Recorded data
:::::

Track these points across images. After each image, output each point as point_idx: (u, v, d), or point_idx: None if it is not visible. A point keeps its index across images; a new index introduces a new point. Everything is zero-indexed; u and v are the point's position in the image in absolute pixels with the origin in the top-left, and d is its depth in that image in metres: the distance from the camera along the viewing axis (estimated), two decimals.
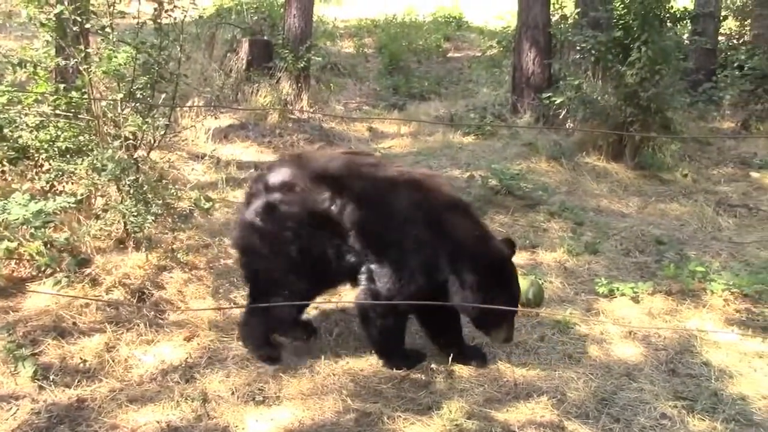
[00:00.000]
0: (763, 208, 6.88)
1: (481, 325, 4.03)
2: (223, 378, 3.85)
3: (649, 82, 7.60)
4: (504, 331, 4.00)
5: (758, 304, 4.81)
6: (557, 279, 5.17)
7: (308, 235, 3.88)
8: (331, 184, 3.88)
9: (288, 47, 9.34)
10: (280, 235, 3.90)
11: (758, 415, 3.66)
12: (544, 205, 6.52)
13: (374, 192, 3.90)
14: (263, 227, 3.93)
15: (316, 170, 3.96)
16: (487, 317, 3.86)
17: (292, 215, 3.88)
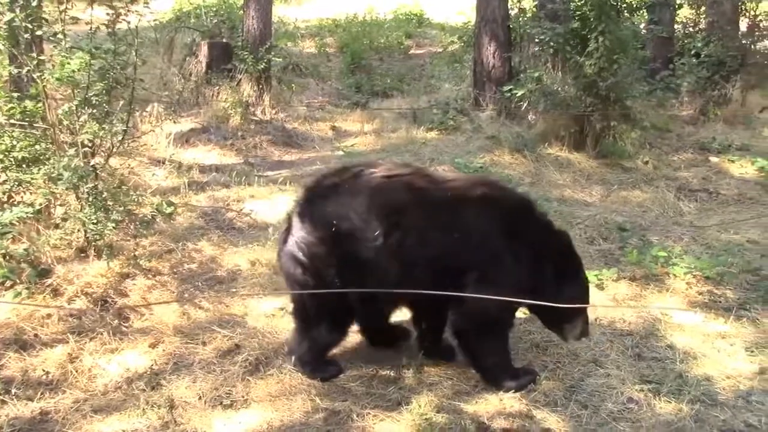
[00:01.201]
0: (723, 191, 6.99)
1: (557, 322, 3.89)
2: (189, 383, 3.81)
3: (607, 72, 7.67)
4: (579, 326, 3.88)
5: (720, 286, 4.88)
6: None
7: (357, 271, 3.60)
8: (388, 214, 3.58)
9: (247, 49, 9.27)
10: (322, 272, 3.64)
11: (722, 395, 3.71)
12: None
13: (442, 215, 3.64)
14: (305, 262, 3.68)
15: (371, 197, 3.62)
16: (565, 314, 3.62)
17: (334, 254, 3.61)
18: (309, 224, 3.69)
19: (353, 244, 3.58)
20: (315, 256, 3.66)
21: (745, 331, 4.32)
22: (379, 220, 3.56)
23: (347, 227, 3.58)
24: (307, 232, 3.68)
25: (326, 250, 3.63)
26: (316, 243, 3.65)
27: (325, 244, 3.62)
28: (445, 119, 8.99)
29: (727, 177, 7.41)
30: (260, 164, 7.59)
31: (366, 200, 3.62)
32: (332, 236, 3.60)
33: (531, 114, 8.70)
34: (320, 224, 3.65)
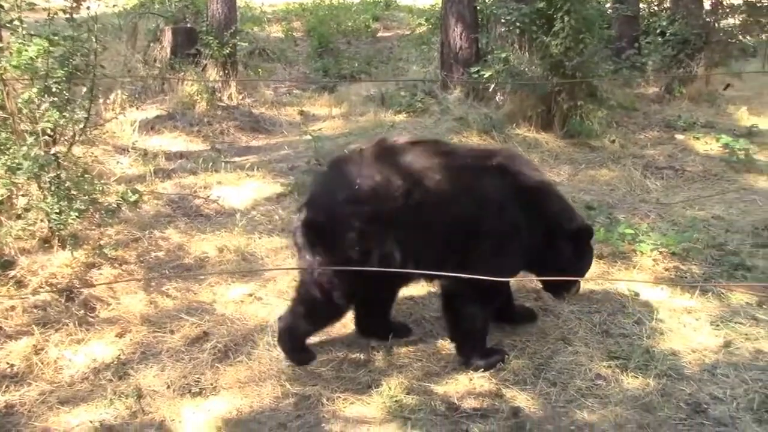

:::::

:: TASK TO CARRY OUT ::
Reproduce all of the data exactly; the pictures do not belong in the copy.

:: RESPONSE TO THIS TASK ::
Track these points across images. After each image, output each point as point_idx: (u, v, d), or point_idx: None if it is not visible. A point keeps its index across images; a new index introduces a new point. Everything is zero-indexed; u and v are the point's position in the image in absolute pixels with the origin in the top-left, and d is its depth in that image in metres: the distance from the camera along the viewing axis (estimated), two decimals.
[00:00.000]
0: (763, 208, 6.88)
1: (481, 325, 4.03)
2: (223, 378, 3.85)
3: (649, 82, 7.60)
4: (504, 331, 4.00)
5: (758, 304, 4.81)
6: (557, 279, 5.17)
7: (308, 235, 3.88)
8: (331, 184, 3.88)
9: (288, 47, 9.34)
10: (280, 235, 3.90)
11: (758, 415, 3.66)
12: (544, 205, 6.52)
13: (374, 192, 3.90)
14: (263, 227, 3.93)
15: (316, 170, 3.96)
16: (487, 317, 3.86)
17: (292, 215, 3.88)
[00:01.201]
0: (723, 191, 6.99)
1: (557, 322, 3.89)
2: (189, 383, 3.81)
3: (607, 72, 7.67)
4: (579, 326, 3.88)
5: (720, 286, 4.88)
6: None
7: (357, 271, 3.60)
8: (388, 214, 3.58)
9: (247, 49, 9.27)
10: (322, 272, 3.64)
11: (722, 395, 3.71)
12: None
13: (442, 215, 3.64)
14: (305, 262, 3.68)
15: (371, 197, 3.62)
16: (565, 314, 3.62)
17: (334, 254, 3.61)
18: (309, 224, 3.69)
19: (353, 244, 3.58)
20: (315, 256, 3.66)
21: (745, 331, 4.32)
22: (379, 220, 3.56)
23: (347, 227, 3.58)
24: (307, 232, 3.68)
25: (326, 250, 3.63)
26: (316, 243, 3.65)
27: (325, 244, 3.62)
28: (445, 119, 8.99)
29: (727, 177, 7.41)
30: (260, 164, 7.59)
31: (366, 200, 3.62)
32: (332, 236, 3.60)
33: (531, 114, 8.70)
34: (320, 224, 3.65)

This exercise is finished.